I probably don't have $35,000 in binoculars but I do have quite a few. I used to have many more and gave many away to family and starting hunters. I didn't write the Bible in optics so I really don't have a dog in the fight. However, I do see a problem. A lot of people expect a pair of $400 - 650 binoculars to stand up to the alphas and they are close. This is when you check their optical clarity, sweet spots, chromatic aberration, field of view, eye relief and even the eye strain generated. They bank on what you say as a writer and when you tell them that their pair of hawke 10X42s are a good as EL 10X42svs they believe you. That part time job gives me a lot of insight in how many of those second tier binoculars stand up to bad conditions. We have failures in every brand including the alphas. However, the toughest thing that I see that believe a lower or mid tier pair of binoculars is better than the alphas. They might have a pair of diamondbacks that are whacked out of alignment and you get head aches just from looking through them. The owner sometimes will bring them in and we send them off to get fixed but nobody is happy. I have a pair of Glanz 8X30 porro prisms that I bought at an auction for 5$.

https://ibb.co/bXQ6Ss1

The thing is with these binoculars that even if they are just coated they can run with mid tier binoculars made today.

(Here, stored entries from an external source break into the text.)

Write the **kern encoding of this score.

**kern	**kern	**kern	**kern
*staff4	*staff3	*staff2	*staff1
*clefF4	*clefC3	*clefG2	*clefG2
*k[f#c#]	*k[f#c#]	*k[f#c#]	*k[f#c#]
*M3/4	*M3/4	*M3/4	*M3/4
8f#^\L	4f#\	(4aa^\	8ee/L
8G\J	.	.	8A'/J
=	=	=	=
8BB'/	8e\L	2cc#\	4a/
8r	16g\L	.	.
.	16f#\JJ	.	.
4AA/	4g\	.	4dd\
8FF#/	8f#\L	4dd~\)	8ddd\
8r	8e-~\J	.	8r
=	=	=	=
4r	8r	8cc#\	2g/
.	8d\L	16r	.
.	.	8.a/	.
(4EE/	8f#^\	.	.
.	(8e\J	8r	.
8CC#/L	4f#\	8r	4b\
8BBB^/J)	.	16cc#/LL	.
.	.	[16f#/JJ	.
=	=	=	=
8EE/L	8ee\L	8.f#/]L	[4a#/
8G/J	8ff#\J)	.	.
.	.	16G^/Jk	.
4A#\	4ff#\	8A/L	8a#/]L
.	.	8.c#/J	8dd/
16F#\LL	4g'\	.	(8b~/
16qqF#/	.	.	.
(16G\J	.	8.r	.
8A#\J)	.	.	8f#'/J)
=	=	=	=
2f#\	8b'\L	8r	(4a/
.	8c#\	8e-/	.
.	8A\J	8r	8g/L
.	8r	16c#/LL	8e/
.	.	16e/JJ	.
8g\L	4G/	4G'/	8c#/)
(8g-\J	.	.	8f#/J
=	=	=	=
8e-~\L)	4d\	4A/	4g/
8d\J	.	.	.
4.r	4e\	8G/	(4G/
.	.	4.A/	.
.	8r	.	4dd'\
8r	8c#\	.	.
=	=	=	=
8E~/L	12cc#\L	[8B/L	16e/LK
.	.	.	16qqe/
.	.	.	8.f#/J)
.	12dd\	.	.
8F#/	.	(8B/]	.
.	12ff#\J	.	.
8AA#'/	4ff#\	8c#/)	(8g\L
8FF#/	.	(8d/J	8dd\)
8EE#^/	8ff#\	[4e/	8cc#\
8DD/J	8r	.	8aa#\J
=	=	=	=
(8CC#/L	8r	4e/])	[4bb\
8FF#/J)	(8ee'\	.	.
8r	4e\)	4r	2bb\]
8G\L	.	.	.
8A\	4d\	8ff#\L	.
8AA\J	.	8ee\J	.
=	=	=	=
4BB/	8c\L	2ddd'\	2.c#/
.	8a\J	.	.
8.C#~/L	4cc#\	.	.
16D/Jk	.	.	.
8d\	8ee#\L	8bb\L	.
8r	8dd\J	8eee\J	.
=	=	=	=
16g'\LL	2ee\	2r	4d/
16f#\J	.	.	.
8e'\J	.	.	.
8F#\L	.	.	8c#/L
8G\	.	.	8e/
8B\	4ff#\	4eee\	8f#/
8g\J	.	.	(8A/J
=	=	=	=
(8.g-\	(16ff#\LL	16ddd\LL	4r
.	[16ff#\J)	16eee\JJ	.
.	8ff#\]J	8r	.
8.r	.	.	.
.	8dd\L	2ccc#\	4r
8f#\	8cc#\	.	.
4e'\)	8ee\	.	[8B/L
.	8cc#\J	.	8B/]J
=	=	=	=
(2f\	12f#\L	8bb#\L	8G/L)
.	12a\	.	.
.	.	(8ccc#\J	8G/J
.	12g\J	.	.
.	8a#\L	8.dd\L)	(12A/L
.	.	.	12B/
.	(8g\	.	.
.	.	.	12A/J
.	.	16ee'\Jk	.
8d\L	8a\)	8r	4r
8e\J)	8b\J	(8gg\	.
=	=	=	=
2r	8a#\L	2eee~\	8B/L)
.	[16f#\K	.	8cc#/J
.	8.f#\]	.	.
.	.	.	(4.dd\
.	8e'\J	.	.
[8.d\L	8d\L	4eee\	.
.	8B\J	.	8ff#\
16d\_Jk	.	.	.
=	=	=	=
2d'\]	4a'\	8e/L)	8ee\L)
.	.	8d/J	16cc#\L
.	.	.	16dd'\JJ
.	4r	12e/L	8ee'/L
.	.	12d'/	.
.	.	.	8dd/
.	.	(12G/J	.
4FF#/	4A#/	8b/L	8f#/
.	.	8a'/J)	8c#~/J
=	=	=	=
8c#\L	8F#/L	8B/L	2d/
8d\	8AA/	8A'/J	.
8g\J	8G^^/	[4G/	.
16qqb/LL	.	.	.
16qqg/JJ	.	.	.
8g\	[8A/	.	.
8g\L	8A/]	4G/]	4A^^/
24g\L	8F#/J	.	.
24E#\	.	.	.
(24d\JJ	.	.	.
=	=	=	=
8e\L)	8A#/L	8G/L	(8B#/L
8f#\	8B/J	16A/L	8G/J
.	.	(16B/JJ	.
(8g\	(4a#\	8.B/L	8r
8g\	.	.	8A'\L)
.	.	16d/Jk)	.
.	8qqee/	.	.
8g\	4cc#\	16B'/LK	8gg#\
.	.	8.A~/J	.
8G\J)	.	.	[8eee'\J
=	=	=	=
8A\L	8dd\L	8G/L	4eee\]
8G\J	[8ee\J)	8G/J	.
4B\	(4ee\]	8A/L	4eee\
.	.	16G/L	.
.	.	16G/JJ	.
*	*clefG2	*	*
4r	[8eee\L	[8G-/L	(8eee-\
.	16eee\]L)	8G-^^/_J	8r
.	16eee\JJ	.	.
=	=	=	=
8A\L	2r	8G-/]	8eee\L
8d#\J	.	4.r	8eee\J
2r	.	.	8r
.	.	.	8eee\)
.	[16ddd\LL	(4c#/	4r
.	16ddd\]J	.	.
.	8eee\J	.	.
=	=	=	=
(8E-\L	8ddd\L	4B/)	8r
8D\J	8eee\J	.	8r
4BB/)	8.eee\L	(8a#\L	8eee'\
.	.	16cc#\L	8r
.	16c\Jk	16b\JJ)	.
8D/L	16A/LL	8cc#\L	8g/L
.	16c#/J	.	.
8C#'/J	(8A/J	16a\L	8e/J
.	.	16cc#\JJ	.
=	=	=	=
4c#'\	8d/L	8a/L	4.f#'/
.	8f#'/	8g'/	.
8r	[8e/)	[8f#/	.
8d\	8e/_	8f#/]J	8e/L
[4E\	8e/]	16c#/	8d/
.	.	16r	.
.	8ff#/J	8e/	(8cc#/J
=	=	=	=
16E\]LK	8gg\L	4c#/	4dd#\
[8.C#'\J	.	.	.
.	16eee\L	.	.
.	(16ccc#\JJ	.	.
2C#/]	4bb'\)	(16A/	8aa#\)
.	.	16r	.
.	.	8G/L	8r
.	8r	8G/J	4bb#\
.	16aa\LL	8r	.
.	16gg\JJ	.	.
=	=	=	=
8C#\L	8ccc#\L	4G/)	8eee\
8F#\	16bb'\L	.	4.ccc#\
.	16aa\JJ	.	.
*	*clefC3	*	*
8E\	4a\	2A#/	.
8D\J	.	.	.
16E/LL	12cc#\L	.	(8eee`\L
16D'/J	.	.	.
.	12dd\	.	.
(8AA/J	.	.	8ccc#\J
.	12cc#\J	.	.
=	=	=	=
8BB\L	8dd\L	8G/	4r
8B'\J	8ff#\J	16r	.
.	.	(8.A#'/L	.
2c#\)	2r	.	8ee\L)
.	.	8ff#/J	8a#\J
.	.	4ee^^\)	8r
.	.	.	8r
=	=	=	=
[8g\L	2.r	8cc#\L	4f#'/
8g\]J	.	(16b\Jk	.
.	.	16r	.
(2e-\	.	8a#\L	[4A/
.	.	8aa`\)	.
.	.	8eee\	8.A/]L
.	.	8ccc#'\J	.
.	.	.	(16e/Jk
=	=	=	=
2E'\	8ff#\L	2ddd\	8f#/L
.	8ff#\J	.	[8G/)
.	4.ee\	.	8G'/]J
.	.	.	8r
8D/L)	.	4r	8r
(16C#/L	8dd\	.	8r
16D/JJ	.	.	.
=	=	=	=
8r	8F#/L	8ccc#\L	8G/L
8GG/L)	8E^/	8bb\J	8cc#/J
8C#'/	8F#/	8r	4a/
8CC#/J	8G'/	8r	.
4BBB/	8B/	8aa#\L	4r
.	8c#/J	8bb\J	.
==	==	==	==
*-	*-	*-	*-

If I had a budget I would research old brands of occupied Japanese binoculars and get a pair like these. You probably could get them for almost free. Why would you. The US government paid for german optics people from Zeiss to teach the Japanese to make top tier binoculars. Some of them are still right there. Its not the coatings which are fair but give a bluish tint but the optical quality of the glass and who worked grinding the glass to perfection.

Again I probably don't know that much but I try.